NOTA2: le frequenze usate nei convertitori switching sono dell’ordine di decine/centinaia di
kilohertz, in quanto a tali frequenze diviene utilizzabile la ferrite come nucleo dei trasformatori /
induttanze, le quali a loro volte saranno più piccole che non se si usassero frequenze di qualche
decina di hertz.
NOTA3: esistono anche gli alimentatori basati sul concetto di ZCS, zero-current-switching, in cui il
transistor commuta in condizioni di assenza di corrente in esso. Non trattiamo qui l’argomento,
anche perché non molto sfruttato nella pratica.
NOTA4: per controllare che la tensione d’uscita rimanga costante, si impiega di solito un
fotoaccoppiatore il cui diodo emettitore è acceso dalla tensione d’uscita, e il cui fototransistore va a
fornire la tensione di riferimento al piedino dedicato dell’integrato di controllo.

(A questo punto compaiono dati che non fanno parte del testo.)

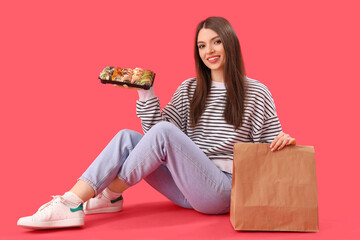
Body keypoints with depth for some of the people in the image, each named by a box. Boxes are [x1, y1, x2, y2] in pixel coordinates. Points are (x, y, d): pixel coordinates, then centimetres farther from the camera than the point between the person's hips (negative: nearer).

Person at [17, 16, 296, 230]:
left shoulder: (256, 93, 1)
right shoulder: (189, 89, 13)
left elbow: (269, 152, 3)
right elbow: (154, 136, 6)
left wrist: (281, 140, -19)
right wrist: (145, 93, -5)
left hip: (225, 191, -5)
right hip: (188, 186, 6)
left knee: (164, 132, -26)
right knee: (127, 138, -11)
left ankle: (108, 195, -12)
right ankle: (72, 203, -23)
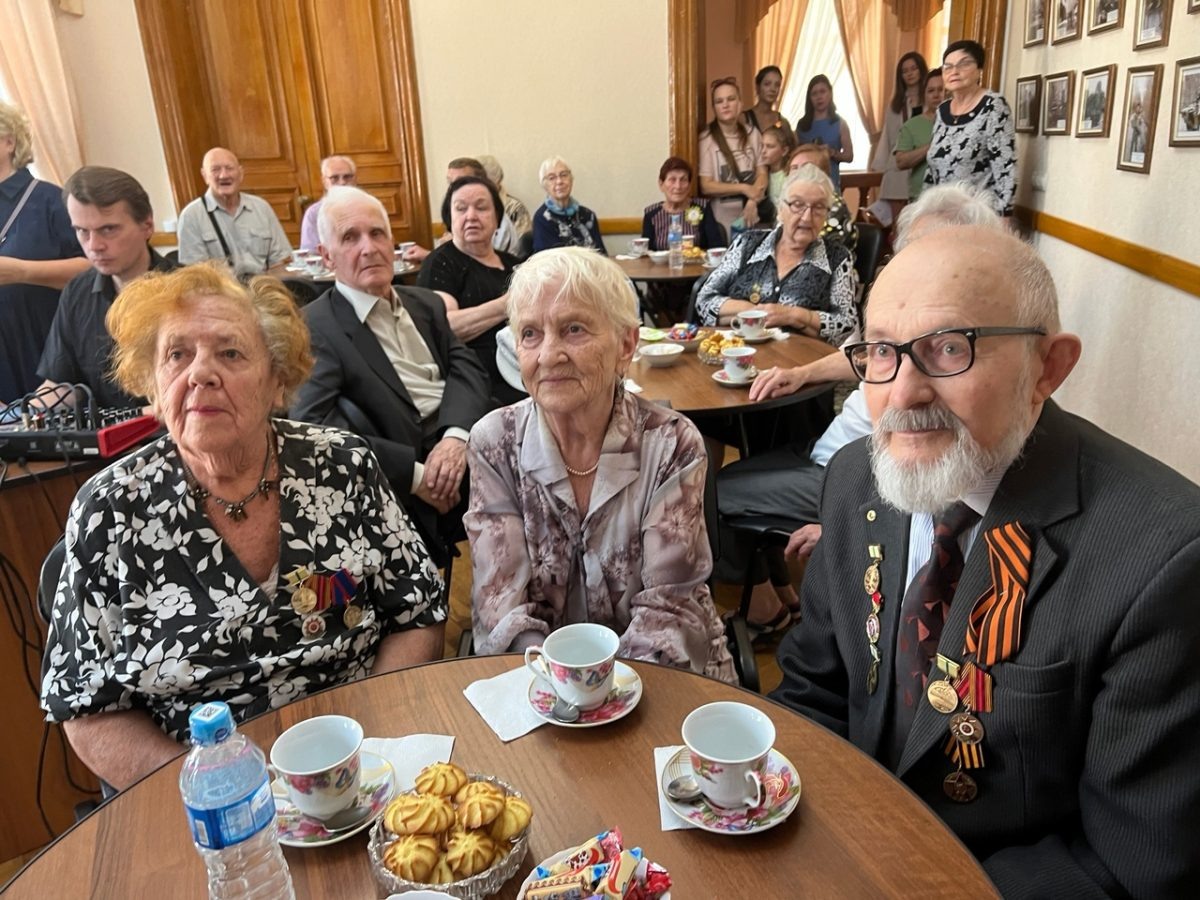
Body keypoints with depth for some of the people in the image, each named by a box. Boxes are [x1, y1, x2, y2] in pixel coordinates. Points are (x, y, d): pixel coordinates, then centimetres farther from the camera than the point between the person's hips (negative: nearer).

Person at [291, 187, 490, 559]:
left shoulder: (426, 303, 18)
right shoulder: (314, 327, -3)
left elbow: (466, 367, 7)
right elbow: (312, 426, -15)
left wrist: (456, 435, -13)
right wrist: (416, 474, -19)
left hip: (468, 448, 5)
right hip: (404, 488, -5)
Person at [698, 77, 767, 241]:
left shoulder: (752, 134, 2)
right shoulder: (707, 139, -9)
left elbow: (762, 174, 3)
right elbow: (706, 186, -11)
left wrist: (753, 201, -14)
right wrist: (744, 188, -14)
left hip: (750, 219, 3)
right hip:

Da notare che in
caso di alimentatore multitensione, solo la tensione più importante viene monitorata, mentre le altre
si presume che vadano bene....in quanto va bene la principale ! Negli alimentatori per computer ad
esempio si controlla e stabilizza la tensione di 5 volt, mentre i + e – 12 non sono stabilizzati: se li
misurerete, troverete sempre valori piuttosto “sballati”... da 11.6 a 12.5 volt.
Nella figura che segue, lo schema a blocchi di un alimentatore switching con evidenziato il
fotoaccoppiatore.
NOTA5: gli alimentatori switching si prestano ad essere collegati in parallelo “brutale” purché le
tensioni in uscita siano regolate (di solito c’è un trimmer) perfettamente uguali.
NOTA6: alcuni alimentatori switching non lavorano se non hanno un carico minimo collegato
all’uscita. Ciò perché senza carico, la tensione raggiunge subito il picco massimo e i circuiti di
protezione da sovratensione intervengono bloccando il funzionamento. Spesso i costruttori
inseriscono una resistenza sull’uscita, che funge da carico minimo facendo restare in funzione
l’alimentatore anche senza carico esterno.